Ein wichtiger Termin ist die Berufswegekonferenz, die der IFD mit den Jugendlichen vorbereitet. Einmal im Jahr wird in der Schule rechtskreisübergreifend über die berufliche Perspektive von jeder Schülerin und jedem Schüler gesprochen – gemeinsam mit der Reha-Beratung der Arbeitsagentur, Lehrkräften, Eltern, dem IFD und ggfs. der Eingliederungshilfe. Grundlage der Besprechung sind die Stärken und Interessen und die absolvierten Praktika.
Der IFD zeigt auf, welche Möglichkeiten im Hinblick auf die berufliche Zukunft sinnvoll sind. Dies können die Unterstützte Beschäftigung sein, der Berufsbildungsbereich der Werkstatt für behinderte Menschen, die betriebliche Berufsbildung außerhalb der Werkstatt für behinderte Menschen, eine berufsvorbereitende Bildungsmaßnahme oder eine Fachpraktiker- oder Regelausbildung mit ausbildungsbegleitender Unterstützung. Darüber hinaus berät der IFD auch über die Wahlmöglichkeiten des Persönlichen Budgets, des Budgets für Arbeit und des Budgets für Ausbildung. Bei unrealistischen Berufswünschen sucht der IFD nach Alternativen.

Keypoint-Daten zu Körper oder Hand

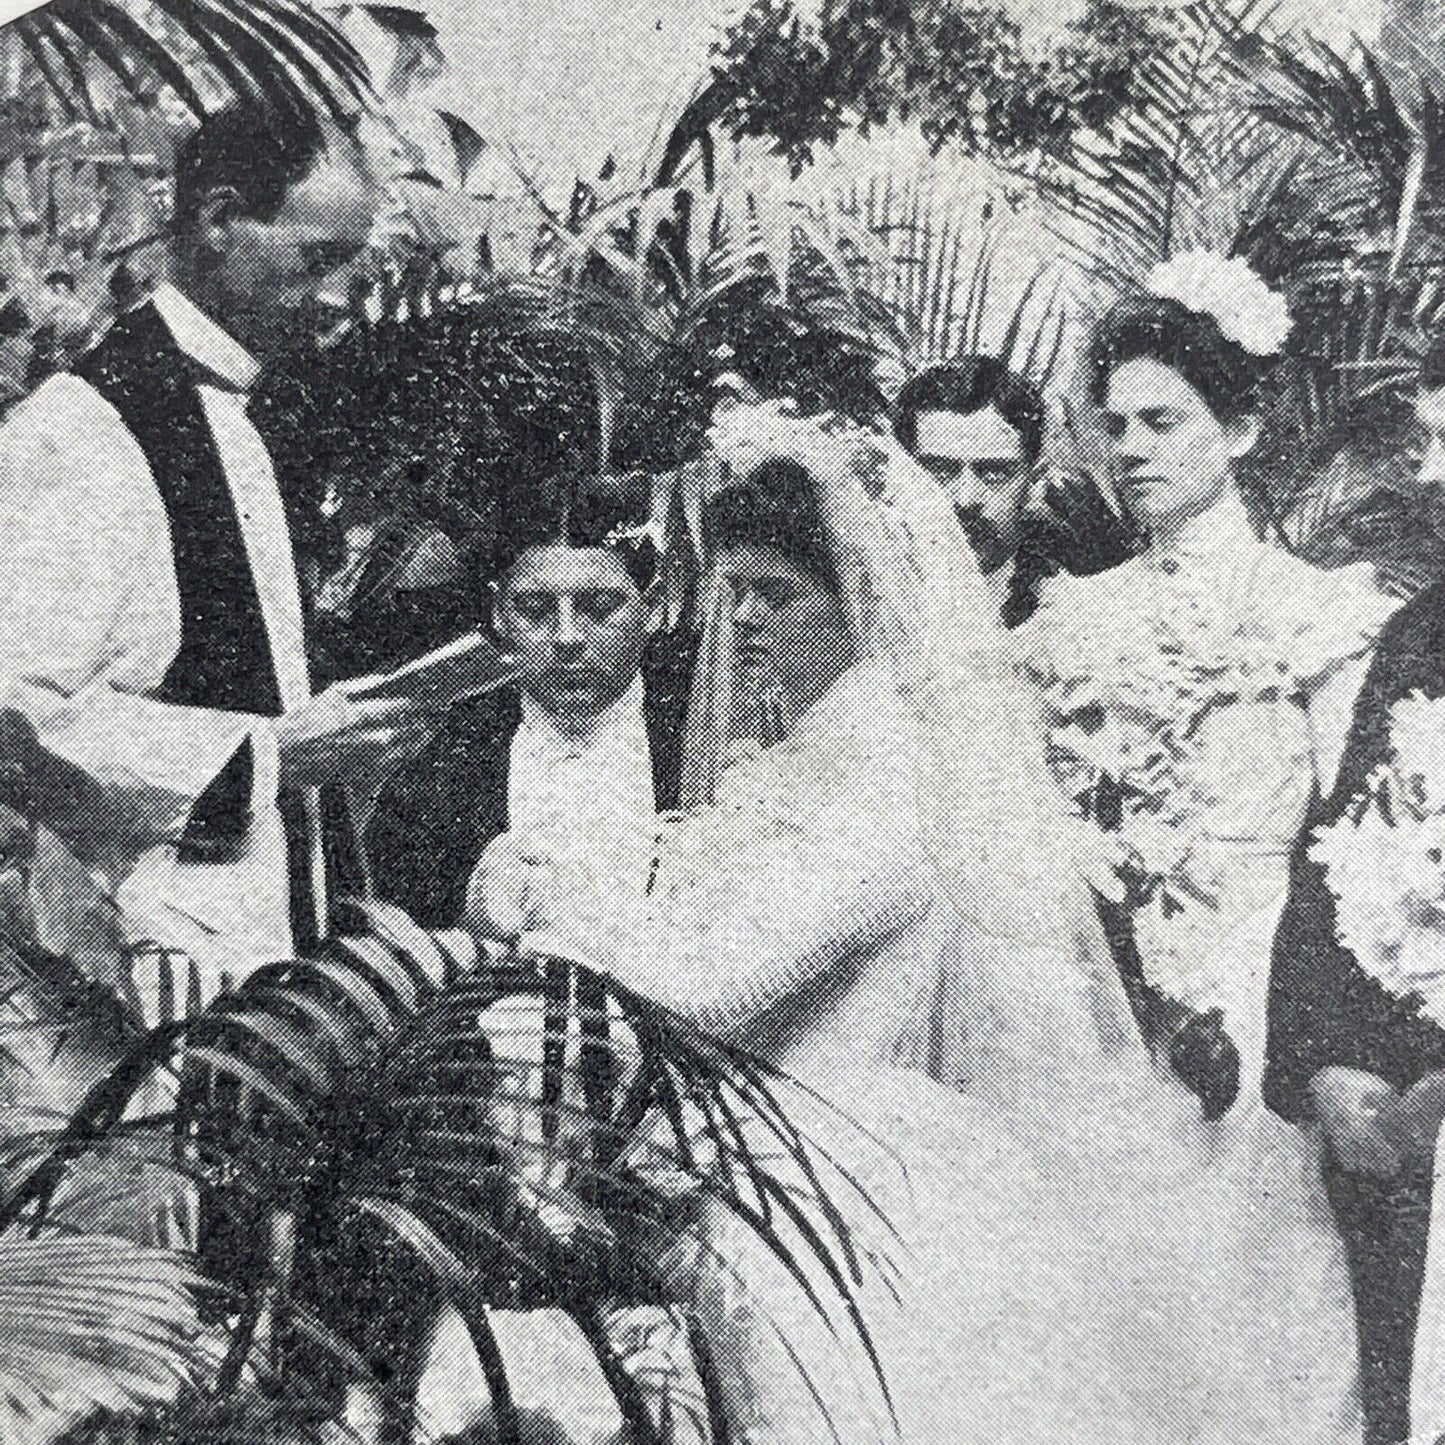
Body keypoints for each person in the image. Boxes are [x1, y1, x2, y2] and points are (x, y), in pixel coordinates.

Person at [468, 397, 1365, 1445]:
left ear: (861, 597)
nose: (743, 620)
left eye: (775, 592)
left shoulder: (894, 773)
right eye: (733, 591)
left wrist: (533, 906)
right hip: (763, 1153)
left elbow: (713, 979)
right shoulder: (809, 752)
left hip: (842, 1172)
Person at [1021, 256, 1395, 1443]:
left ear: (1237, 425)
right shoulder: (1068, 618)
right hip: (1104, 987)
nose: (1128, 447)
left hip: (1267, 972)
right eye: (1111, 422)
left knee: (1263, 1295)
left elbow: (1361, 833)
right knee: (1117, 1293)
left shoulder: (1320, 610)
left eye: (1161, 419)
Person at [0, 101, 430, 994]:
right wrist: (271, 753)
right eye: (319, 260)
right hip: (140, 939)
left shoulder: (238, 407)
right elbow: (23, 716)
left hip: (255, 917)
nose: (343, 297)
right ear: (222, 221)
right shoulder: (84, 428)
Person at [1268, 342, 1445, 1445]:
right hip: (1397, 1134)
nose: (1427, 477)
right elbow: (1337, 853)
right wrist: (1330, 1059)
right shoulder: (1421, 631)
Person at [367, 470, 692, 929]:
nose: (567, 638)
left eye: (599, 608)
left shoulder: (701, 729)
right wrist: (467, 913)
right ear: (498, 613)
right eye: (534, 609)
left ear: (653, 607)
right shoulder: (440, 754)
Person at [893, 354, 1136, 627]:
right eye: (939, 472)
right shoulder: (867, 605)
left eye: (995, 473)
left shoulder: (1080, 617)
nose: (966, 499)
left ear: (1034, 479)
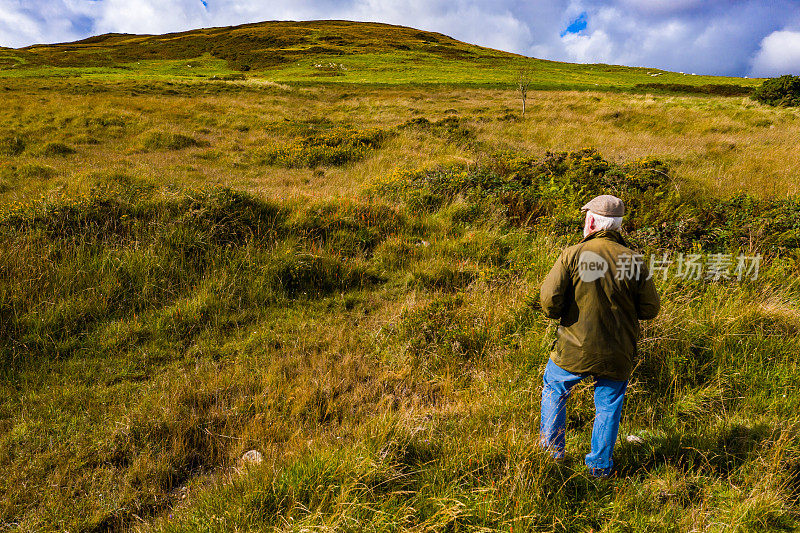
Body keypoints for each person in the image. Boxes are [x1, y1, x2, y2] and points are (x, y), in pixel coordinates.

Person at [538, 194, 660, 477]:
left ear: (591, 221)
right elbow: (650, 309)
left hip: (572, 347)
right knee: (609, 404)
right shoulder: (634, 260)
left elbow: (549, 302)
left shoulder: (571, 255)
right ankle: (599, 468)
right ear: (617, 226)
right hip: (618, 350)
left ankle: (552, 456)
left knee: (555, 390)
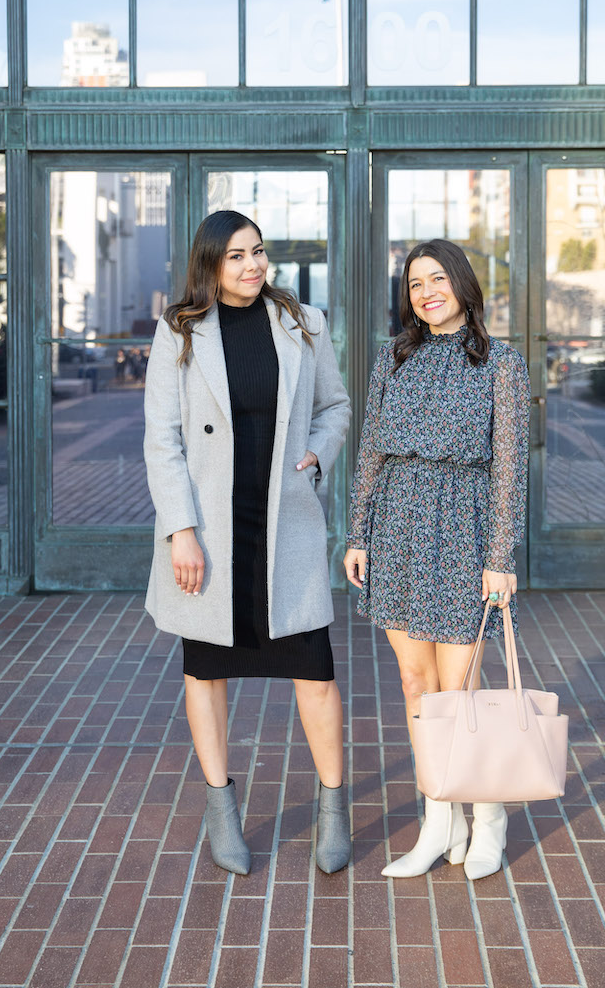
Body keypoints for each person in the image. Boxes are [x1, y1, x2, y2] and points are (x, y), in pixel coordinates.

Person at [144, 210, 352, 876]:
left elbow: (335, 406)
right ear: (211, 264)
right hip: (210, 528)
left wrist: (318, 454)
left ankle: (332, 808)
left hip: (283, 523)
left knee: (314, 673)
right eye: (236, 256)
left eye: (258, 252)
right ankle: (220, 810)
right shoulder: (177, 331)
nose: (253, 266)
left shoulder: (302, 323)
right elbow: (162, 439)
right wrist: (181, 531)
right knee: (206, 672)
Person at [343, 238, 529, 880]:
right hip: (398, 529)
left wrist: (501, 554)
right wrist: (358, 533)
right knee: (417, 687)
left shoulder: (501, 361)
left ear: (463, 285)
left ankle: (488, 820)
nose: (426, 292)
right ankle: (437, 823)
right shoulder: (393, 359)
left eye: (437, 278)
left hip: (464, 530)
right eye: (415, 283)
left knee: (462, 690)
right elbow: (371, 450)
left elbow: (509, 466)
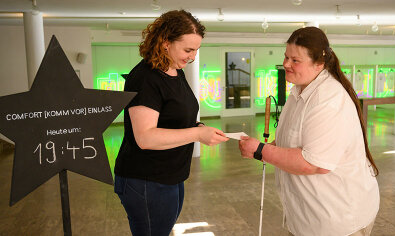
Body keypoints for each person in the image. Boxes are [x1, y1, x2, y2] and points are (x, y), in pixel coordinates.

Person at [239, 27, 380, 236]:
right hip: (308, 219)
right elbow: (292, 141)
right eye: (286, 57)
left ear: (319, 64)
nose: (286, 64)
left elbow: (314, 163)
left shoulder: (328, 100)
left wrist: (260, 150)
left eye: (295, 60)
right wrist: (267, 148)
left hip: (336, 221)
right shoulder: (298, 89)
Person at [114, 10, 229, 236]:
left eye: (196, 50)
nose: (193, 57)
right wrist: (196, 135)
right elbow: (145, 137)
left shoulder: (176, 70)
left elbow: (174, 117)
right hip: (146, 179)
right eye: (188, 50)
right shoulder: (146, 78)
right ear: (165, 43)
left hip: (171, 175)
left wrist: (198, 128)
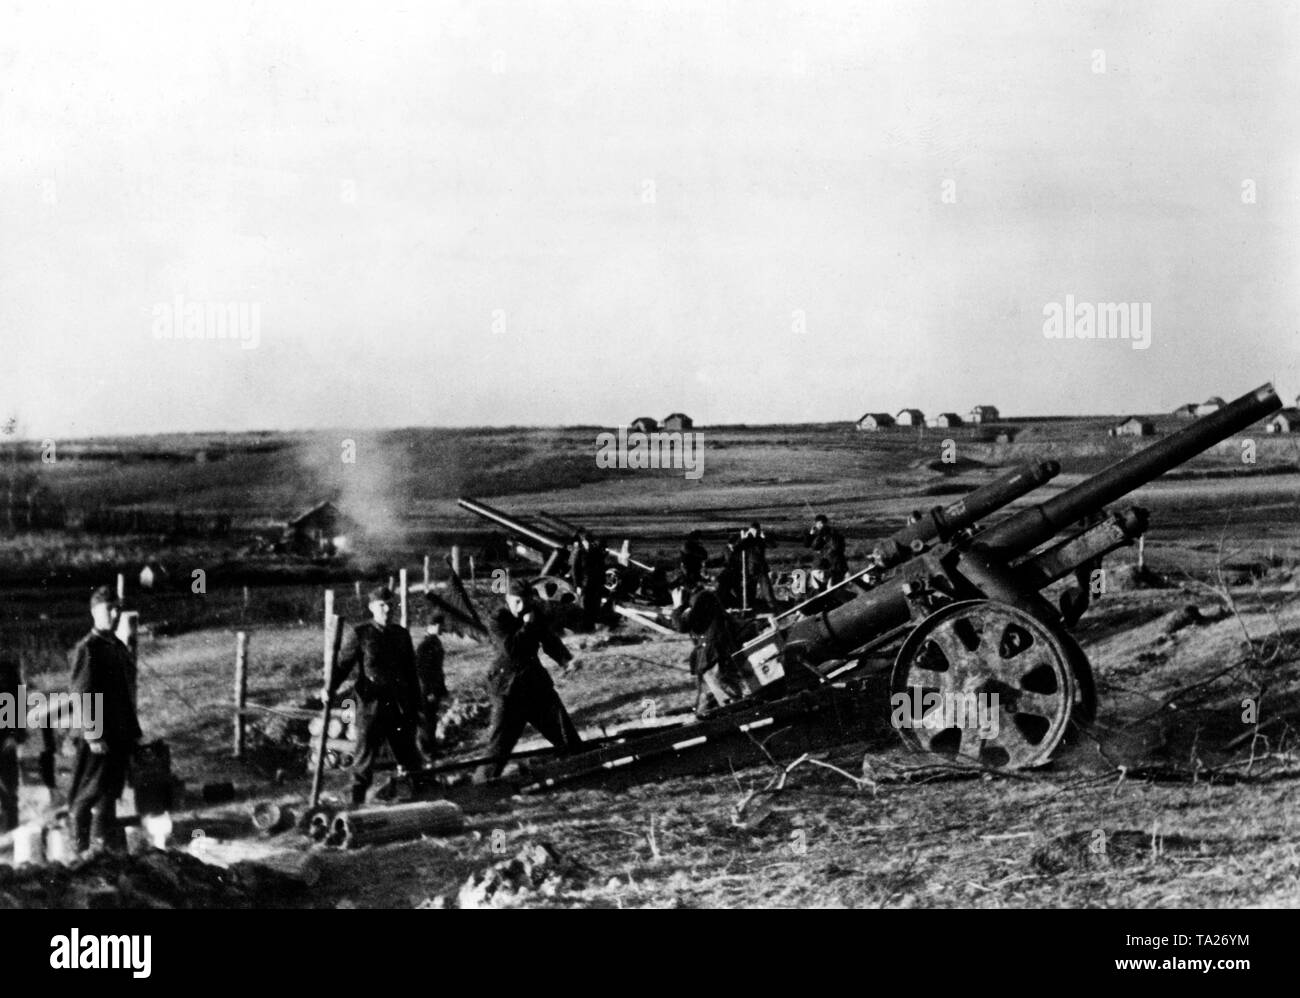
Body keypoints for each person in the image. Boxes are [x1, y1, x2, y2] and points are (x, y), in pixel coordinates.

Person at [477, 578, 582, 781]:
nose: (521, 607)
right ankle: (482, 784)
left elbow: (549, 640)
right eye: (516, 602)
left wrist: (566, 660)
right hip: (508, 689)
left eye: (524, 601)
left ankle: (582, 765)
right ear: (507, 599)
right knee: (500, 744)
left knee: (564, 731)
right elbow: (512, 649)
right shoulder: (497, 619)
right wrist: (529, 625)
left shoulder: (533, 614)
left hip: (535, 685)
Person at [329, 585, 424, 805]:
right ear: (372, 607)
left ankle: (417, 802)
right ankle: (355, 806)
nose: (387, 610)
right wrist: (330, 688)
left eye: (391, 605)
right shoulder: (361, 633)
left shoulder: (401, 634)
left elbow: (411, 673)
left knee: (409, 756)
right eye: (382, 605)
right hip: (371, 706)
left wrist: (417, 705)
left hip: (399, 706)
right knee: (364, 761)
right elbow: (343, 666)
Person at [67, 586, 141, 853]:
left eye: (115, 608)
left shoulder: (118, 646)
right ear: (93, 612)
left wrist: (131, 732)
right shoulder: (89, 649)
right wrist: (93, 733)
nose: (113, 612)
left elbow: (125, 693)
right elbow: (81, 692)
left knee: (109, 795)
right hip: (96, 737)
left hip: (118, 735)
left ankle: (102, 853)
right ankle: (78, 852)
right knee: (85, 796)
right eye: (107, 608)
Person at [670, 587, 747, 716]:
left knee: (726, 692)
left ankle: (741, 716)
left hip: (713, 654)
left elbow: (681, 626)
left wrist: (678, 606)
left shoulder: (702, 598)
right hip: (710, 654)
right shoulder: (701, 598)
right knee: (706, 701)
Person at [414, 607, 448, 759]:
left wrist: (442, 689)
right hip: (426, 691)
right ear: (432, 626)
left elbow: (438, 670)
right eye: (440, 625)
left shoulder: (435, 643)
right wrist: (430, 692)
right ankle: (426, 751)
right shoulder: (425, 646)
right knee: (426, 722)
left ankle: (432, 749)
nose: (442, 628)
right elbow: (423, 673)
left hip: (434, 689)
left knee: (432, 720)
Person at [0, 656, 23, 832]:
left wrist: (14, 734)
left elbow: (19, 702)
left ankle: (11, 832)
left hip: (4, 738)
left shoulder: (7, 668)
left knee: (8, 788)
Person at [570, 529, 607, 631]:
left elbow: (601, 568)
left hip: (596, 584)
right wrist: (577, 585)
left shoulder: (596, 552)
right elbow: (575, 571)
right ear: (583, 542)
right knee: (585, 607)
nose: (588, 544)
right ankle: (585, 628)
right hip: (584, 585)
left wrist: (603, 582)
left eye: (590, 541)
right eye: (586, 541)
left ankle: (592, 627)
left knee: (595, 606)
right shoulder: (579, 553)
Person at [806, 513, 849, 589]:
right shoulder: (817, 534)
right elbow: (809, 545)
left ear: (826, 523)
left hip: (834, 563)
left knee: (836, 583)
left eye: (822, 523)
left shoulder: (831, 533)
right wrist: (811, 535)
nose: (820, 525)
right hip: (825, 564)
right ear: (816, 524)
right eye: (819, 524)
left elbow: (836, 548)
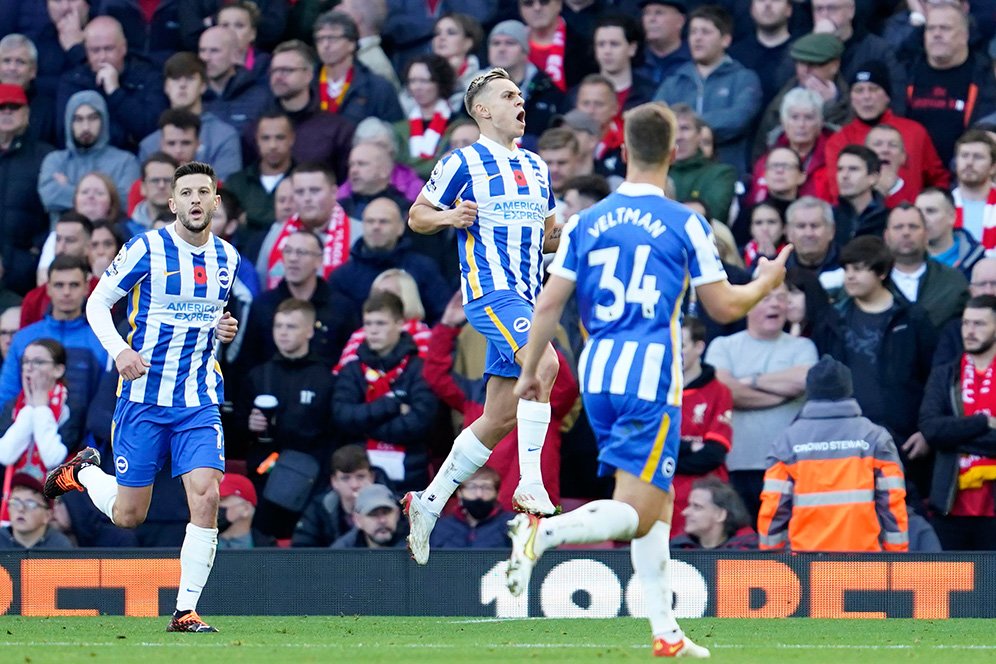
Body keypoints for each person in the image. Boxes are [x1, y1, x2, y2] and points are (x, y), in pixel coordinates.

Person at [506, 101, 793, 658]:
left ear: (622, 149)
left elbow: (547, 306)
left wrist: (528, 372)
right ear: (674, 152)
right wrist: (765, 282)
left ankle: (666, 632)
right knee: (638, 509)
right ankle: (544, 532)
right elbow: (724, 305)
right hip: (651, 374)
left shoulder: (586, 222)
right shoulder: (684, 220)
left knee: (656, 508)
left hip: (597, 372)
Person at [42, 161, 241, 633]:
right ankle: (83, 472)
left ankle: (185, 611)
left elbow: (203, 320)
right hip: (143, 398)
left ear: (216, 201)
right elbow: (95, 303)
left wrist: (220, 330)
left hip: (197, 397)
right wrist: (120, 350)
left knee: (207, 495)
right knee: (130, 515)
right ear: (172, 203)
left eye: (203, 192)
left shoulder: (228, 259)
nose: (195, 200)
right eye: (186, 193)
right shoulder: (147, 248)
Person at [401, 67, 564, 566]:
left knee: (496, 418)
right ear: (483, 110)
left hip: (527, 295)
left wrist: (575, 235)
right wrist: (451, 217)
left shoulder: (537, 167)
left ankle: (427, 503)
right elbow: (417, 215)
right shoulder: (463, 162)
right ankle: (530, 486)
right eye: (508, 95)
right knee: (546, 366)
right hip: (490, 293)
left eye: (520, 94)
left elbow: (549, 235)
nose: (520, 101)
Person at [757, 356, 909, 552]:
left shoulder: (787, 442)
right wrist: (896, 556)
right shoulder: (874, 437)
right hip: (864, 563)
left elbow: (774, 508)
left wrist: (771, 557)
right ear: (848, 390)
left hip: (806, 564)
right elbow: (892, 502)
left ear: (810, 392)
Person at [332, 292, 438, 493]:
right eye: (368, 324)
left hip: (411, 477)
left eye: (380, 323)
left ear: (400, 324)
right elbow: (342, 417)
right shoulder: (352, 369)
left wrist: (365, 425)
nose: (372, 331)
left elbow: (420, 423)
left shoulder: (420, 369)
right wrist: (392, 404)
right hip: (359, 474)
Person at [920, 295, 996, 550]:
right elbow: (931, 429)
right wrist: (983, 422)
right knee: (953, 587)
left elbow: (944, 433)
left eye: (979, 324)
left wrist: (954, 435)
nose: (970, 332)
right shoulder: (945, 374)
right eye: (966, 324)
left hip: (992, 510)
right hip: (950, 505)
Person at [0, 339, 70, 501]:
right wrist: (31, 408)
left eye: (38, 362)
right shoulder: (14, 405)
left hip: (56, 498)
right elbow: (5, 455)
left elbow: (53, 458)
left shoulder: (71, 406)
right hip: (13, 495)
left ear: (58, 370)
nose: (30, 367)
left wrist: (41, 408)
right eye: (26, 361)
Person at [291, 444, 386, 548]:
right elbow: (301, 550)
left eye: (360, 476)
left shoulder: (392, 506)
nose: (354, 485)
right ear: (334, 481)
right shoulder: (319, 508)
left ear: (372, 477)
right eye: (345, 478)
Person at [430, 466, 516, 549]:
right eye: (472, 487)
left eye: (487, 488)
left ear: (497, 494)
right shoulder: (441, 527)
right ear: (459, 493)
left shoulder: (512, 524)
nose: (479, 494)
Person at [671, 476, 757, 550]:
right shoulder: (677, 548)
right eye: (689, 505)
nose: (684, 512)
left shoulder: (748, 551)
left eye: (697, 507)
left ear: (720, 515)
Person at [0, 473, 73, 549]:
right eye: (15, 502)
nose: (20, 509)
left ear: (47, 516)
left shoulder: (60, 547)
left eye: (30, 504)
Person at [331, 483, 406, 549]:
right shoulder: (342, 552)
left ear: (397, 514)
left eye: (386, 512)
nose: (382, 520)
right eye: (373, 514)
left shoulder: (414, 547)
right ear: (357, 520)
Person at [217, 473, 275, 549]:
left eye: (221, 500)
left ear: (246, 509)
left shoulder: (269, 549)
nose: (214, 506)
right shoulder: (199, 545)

— Zur Aufgabe —
Schreiben Sie den Text über die Berufswegekonferenz und die Beratung durch den IFD im Anschluss an seinen letzten Satz weiter.

— Ergebnis der Aufgabe —
Das vierte Modul umfasst die Akquise von passenden Praktika sowie die Begleitung, Vor- und Nachbereitung durch den IFD – möglichst auf dem ersten Arbeitsmarkt. Der IFD zeigt den Jugendlichen mit einem zielgerichteten Mobilitätstraining, wie sie den Praktikumsbetrieb gut erreichen, und informiert die Betriebe über Besonderheiten der sonderpädagogischen Förderschwerpunkte.
Bei dem fünften und sechsten Modul stehen Bewerbung und Berufsfelderprobung zur Erhöhung der Bewerbungskompetenz sowie ein zielgruppenorientiertes Bewerbungstraining auf dem Plan. Auch eine Begleitung bei Vorstellungsterminen ist möglich. Betriebe berät der IFD über mögliche finanzielle Leistungen, die einen Ausbildungs- oder Arbeitsplatz sichern können.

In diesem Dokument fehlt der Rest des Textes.